Job - Make an exact copy of all the entries, with the pictures left out.

######

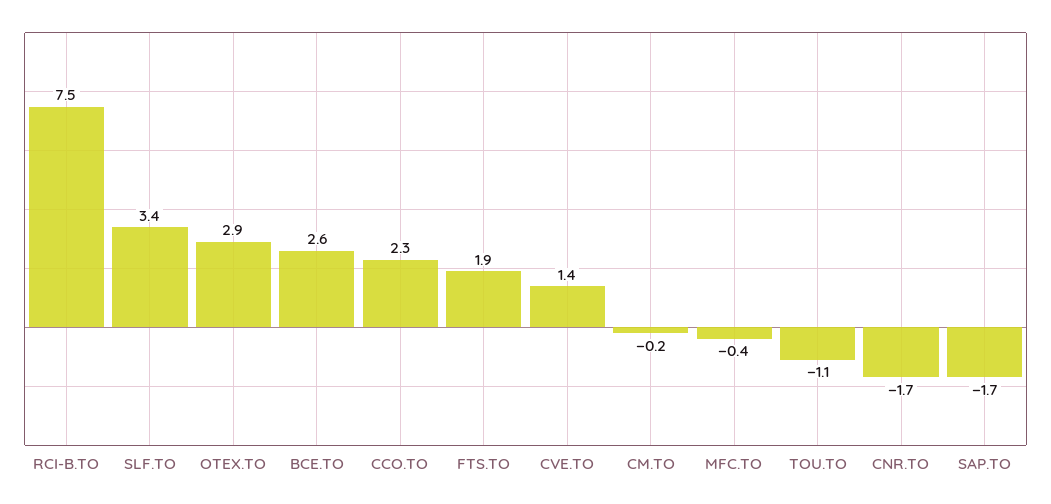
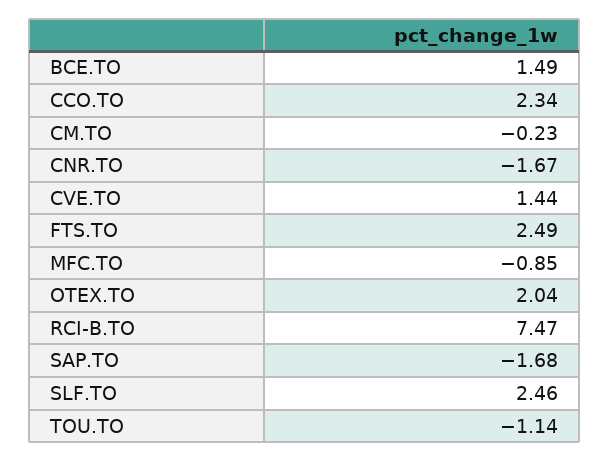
  {
    "RCI-B.TO": 7.47,
-   "SLF.TO": 3.4,
+   "SLF.TO": 2.46,
-   "OTEX.TO": 2.9,
+   "OTEX.TO": 2.04,
-   "BCE.TO": 2.6,
+   "BCE.TO": 1.49,
    "CCO.TO": 2.34,
-   "FTS.TO": 1.9,
+   "FTS.TO": 2.49,
    "CVE.TO": 1.44,
    "CM.TO": -0.23,
-   "MFC.TO": -0.4,
+   "MFC.TO": -0.85,
    "TOU.TO": -1.14,
    "CNR.TO": -1.67,
    "SAP.TO": -1.68
  }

######

Answer area -
  {
    "RCI-B.TO": 7.47,
-   "SLF.TO": 3.4,
+   "SLF.TO": 2.46,
-   "OTEX.TO": 2.9,
+   "OTEX.TO": 2.04,
-   "BCE.TO": 2.6,
+   "BCE.TO": 1.49,
    "CCO.TO": 2.34,
-   "FTS.TO": 1.9,
+   "FTS.TO": 2.49,
    "CVE.TO": 1.44,
    "CM.TO": -0.23,
-   "MFC.TO": -0.4,
+   "MFC.TO": -0.85,
    "TOU.TO": -1.14,
    "CNR.TO": -1.67,
    "SAP.TO": -1.68
  }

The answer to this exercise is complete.